▶ **SELECTED EXCERPT**:
What Do Crop, Nursery, and Greenhouse Farmworkers and Laborers Do?
Those who work in this field cultivate crops for consumption. They work with tools to plant and harvest crops, and they may be responsible for crafting and repairing structures like trellises. In addition to strict cultivation, the farmers may also be responsible for sorting and loading crops, as well as applying pesticides.Available positions in this field are currently at -5%. However, 18,110 new positions are expected to open annually. While this number represents a decrease as compared to earlier years, it is still possible to find a position in this field.

▶ **RECORDED DATA**:
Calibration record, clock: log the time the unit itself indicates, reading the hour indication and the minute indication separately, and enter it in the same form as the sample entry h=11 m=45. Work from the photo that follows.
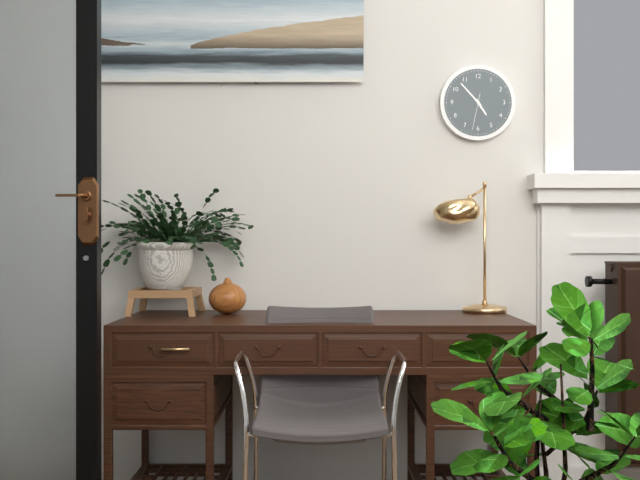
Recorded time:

▶ **WHAT YOU NEED TO DO**:
(A) Update the farmworker job description from "Those who work" through "in this field.", replacing "trellises" with "fences".
(B) Explain why the farmworker job description says it is still possible to find a position in this field.

▶ **COMPLETED EXERCISE**:
(A)
Those who work in this field cultivate crops for consumption. They work with tools to plant and harvest crops, and they may be responsible for crafting and repairing structures like fences. In addition to strict cultivation, the farmers may also be responsible for sorting and loading crops, as well as applying pesticides.Available positions in this field are currently at -5%. However, 18,110 new positions are expected to open annually. While this number represents a decrease as compared to earlier years, it is still possible to find a position in this field.

(B) It is still possible because 18,110 new positions are expected to open each year, even though that number is lower than in earlier years.